What to produce:
Format the text of the entries as a numbered list, beginning with the first line of the entries and stopping after the line that contains "6 августа 1918 года Владимир Ленин". Include both of those lines, omit blank lines, and leave out the pictures.
■ ■ ■ ■
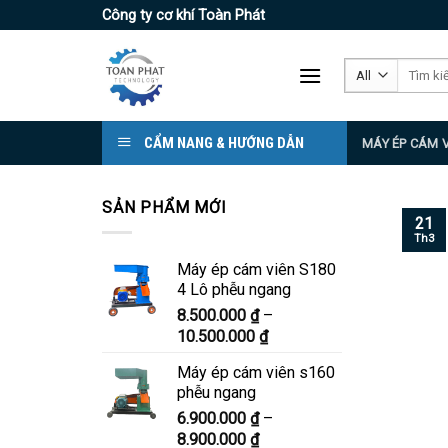
Skip
Công ty cơ khí Toàn Phát
to
content
Tìm
kiếm:
CẨM NANG & HƯỚNG DẪN
MÁY ÉP CÁM 
SẢN PHẨM MỚI
21
Th3
Máy ép cám viên S180
4 Lô phễu ngang
8.500.000
₫
–
Khoảng
10.500.000
₫
giá:
Máy ép cám viên s160
từ
phễu ngang
8.500.000 ₫
6.900.000
₫
–
đến
Khoảng
8.900.000
₫
10.500.000 ₫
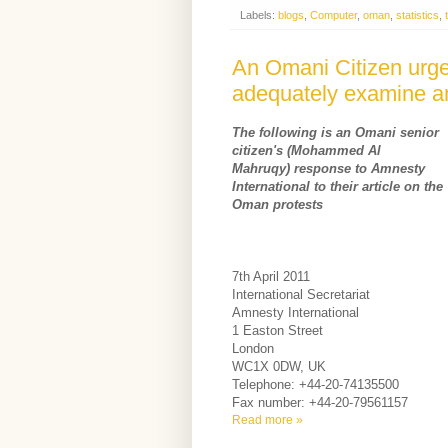
Labels:
blogs
,
Computer
,
oman
,
statistics
,
An Omani Citizen urge
adequately examine and
The following is an Omani senior
citizen's (Mohammed Al
Mahruqy) response to Amnesty
International to their article on the
Oman protests
7th April 2011
International Secretariat
Amnesty International
1 Easton Street
London
WC1X 0DW, UK
Telephone: +44-20-74135500
Fax number: +44-20-79561157
Read more »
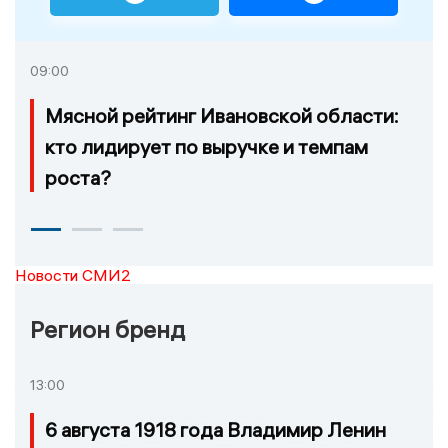
09:00
Мясной рейтинг Ивановской области:
кто лидирует по выручке и темпам
роста?
Новости СМИ2
Регион бренд
13:00
6 августа 1918 года Владимир Ленин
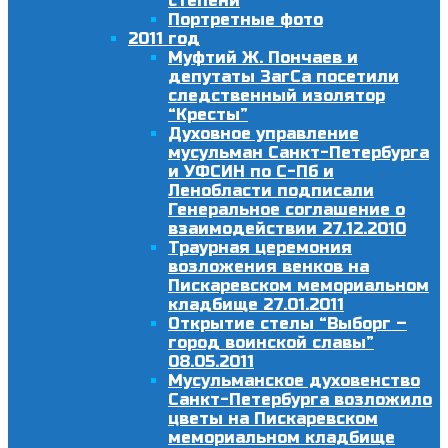
степени
Портретные фото
2011 год
Муфтий Ж. Пончаев и
депутаты ЗагСа посетили
следственный изолятор
“Кресты”
Духовное управление
мусульман Санкт-Петербурга
и УФСИН по С-Пб и
Ленобласти подписали
Генеральное соглашение о
взаимодействии 27.12.2010
Траурная церемония
возложения венков на
Пискаревском мемориальном
кладбище 27.01.2011
Открытие стелы “Выборг –
город воинской славы”
08.05.2011
Мусульманское духовенство
Санкт-Петербурга возложило
цветы на Пискаревском
мемориальном кладбище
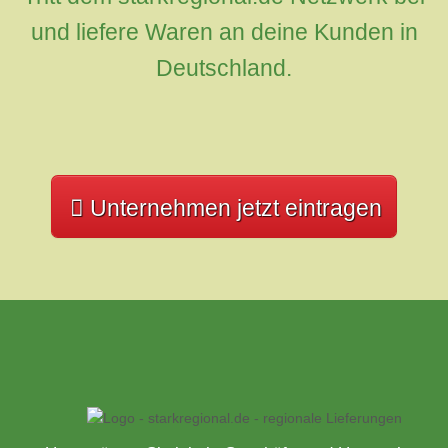
und liefere Waren an deine Kunden in
Deutschland.
Unternehmen jetzt eintragen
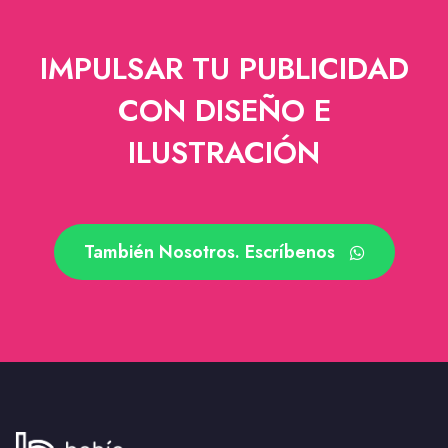
IMPULSAR TU PUBLICIDAD
CON DISEÑO E
ILUSTRACIÓN
También Nosotros. Escríbenos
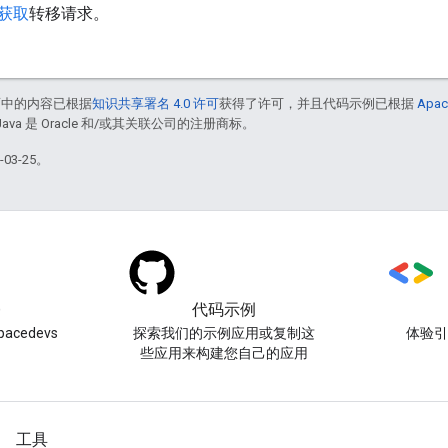
获取
转移请求。
面中的内容已根据
知识共享署名 4.0 许可
获得了许可，并且代码示例已根据
Apac
Java 是 Oracle 和/或其关联公司的注册商标。
03-25。
)
代码示例
acedevs
探索我们的示例应用或复制这
体验
些应用来构建您自己的应用
工具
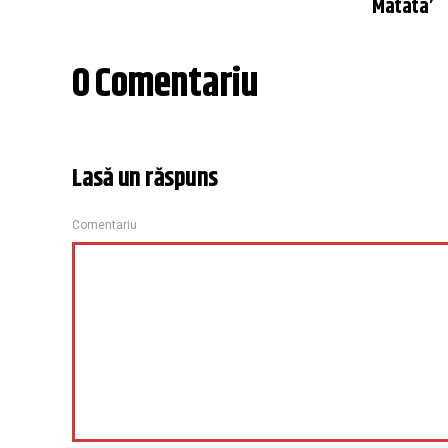
Matata’
0 Comentariu
Lasă un răspuns
Comentariu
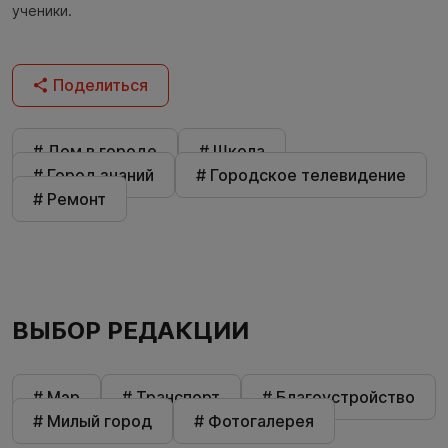
ученики.
Поделиться
# Дом в городе
# Школа
# Город знаний
# Городское телевидение
# Ремонт
ВЫБОР РЕДАКЦИИ
# Мэр
# Транспорт
# Благоустройство
# Милый город
# Фотогалерея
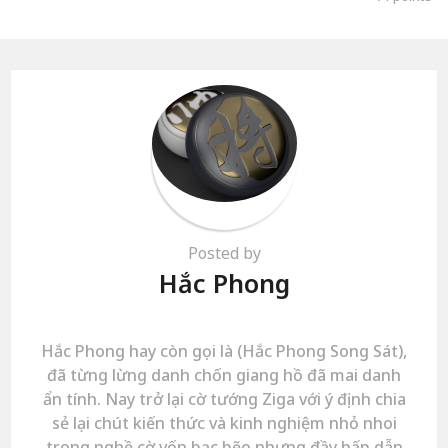
Posted by
Hắc Phong
Hắc Phong hay còn gọi là (Hắc Phong Song Sát),
đã từng lừng danh chốn giang hồ đã mai danh
ẩn tính. Nay trở lại cờ tướng Ziga với ý định chia
sẻ lại chút kiến thức và kinh nghiệm nhỏ nhoi
trong nghề cờ vốn bạc bẽo nhưng đầy hấp dẫn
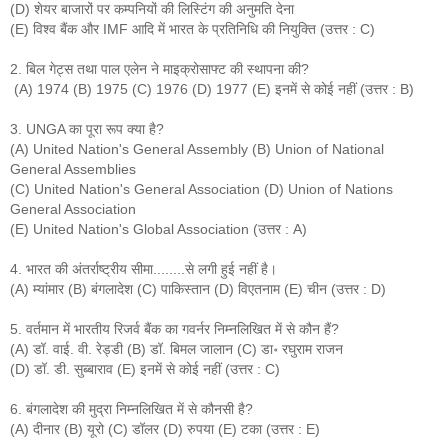
(D) शेयर बाजारों पर कम्पनियों की लिस्टिंग की अनुमति देना
(E) विश्व बैंक और IMF आदि में भारत के प्रतिनिधि की नियुक्ति (उत्तर : C)
2. बिल गेट्स तथा पाल एलेन ने माइक्रोसाफ्ट की स्थापना की?
(A) 1974 (B) 1975 (C) 1976 (D) 1977 (E) इनमें से कोई नहीं (उत्तर : B)
3. UNGA का पूरा रूप क्या है?
(A) United Nation's General Assembly (B) Union of National
General Assemblies
(C) United Nation's General Association (D) Union of Nations
General Association
(E) United Nation's Global Association (उत्तर : A)
4. भारत की अंतर्राष्ट्रीय सीमा........से लगी हुई नहीं है।
(A) म्यांमार (B) बंगलादेश (C) पाकिस्तान (D) विएतनाम (E) चीन (उत्तर : D)
5. वर्तमान में भारतीय रिजर्व बैंक का गवर्नर निम्नलिखित में से कौन हैं?
(A) डॉ. वाई. वी. रेड्डी (B) डॉ. बिमल जालान (C) डा॰ रघुराम राजन
(D) डॉ. डी. सुब्बाराव (E) इनमें से कोई नहीं (उत्तर : C)
6. बंगलादेश की मुद्रा निम्नलिखित में से कौनसी है?
(A) दीनार (B) यूरो (C) डॉलर (D) रुपया (E) टका (उत्तर : E)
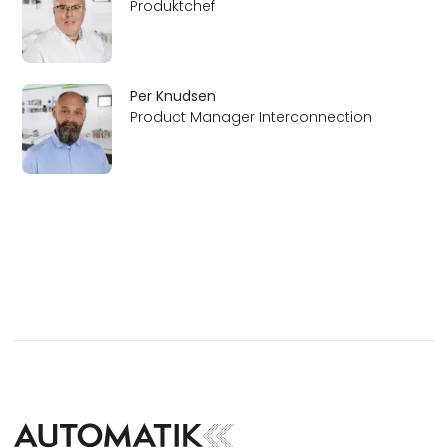
Produktchef
Per Knudsen
Product Manager Interconnection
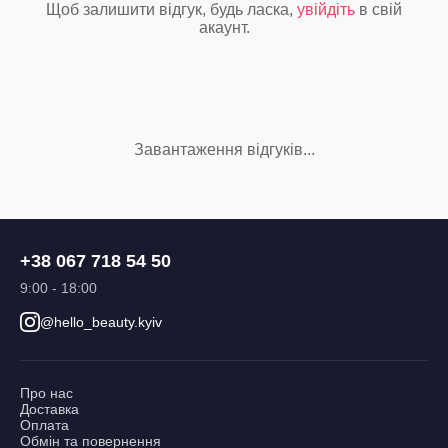
Щоб залишити відгук, будь ласка,
увійдіть
в свій
акаунт.
Завантаження відгуків...
+38 067 718 54 50
9:00 - 18:00
@hello_beauty.kyiv
Про нас
Доставка
Оплата
Обмін та повернення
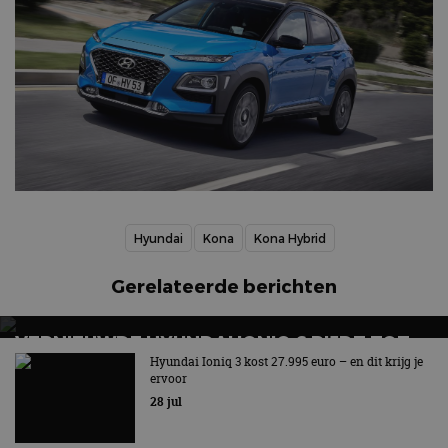
Hyundai
Kona
Kona Hybrid
Gerelateerde berichten
VERNIEUWDE HYUNDAI IONIQ 6 RIJDT TOT
680 KILOMETER EN WORDT GOEDKOPER
Hyundai Ioniq 3 kost 27.995 euro – en dit krijg je
ervoor
Keuze uit twee accupakketten
28 jul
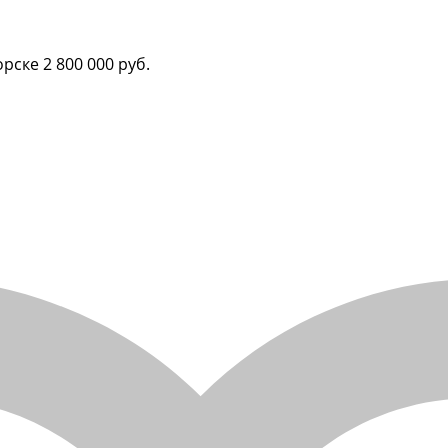
орске
2 800 000 руб.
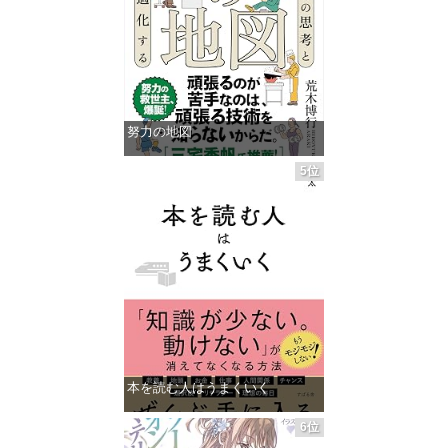
努力の地図
価格：¥1,485
5位
本を読む人はうまくいく
価格：¥1,485
6位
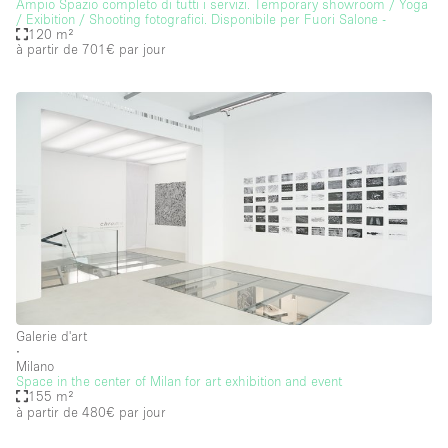
Ampio Spazio completo di tutti i servizi. Temporary showroom / Yoga
/ Exibition / Shooting fotografici. Disponibile per Fuori Salone -
120 m²
à partir de 701€
par jour
Galerie d'art
∙
Milano
Space in the center of Milan for art exhibition and event
155 m²
à partir de 480€
par jour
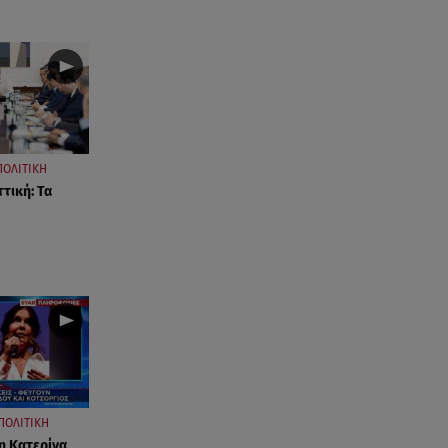
ΠΟΛΙΤΙΚΗ
τική: Τα
ΠΟΛΙΤΙΚΗ
η Κατερίνα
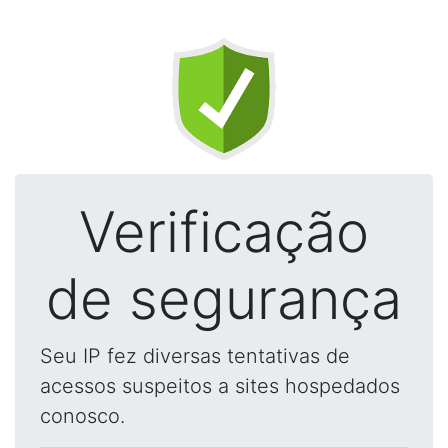
Verificação
de segurança
Seu IP fez diversas tentativas de
acessos suspeitos a sites hospedados
conosco.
■ ■ ■ ■
Worked solution:
1. Skip
2. Công ty cơ khí Toàn Phát
3. to
4. content
5. Tìm
6. kiếm:
7. CẨM NANG & HƯỚNG DẪN
8. MÁY ÉP CÁM 
9. SẢN PHẨM MỚI
10. 21
11. Th3
12. Máy ép cám viên S180
13. 4 Lô phễu ngang
14. 8.500.000
15. ₫
16. –
17. Khoảng
18. 10.500.000
19. ₫
20. giá:
21. Máy ép cám viên s160
22. từ
23. phễu ngang
24. 8.500.000 ₫
25. 6.900.000
26. ₫
27. –
28. đến
29. Khoảng
30. 8.900.000
31. ₫
32. 10.500.000 ₫
33. Labels:
34. blogs
35. ,
36. Computer
37. ,
38. oman
39. ,
40. statistics
41. ,
42. An Omani Citizen urge
43. adequately examine and
44. The following is an Omani senior
45. citizen's (Mohammed Al
46. Mahruqy) response to Amnesty
47. International to their article on the
48. Oman protests
49. 7th April 2011
50. International Secretariat
51. Amnesty International
52. 1 Easton Street
53. London
54. WC1X 0DW, UK
55. Telephone: +44-20-74135500
56. Fax number: +44-20-79561157
57. Read more »
58. 09:00
59. Мясной рейтинг Ивановской области:
60. кто лидирует по выручке и темпам
61. роста?
62. Новости СМИ2
63. Регион бренд
64. 13:00
65. 6 августа 1918 года Владимир Ленин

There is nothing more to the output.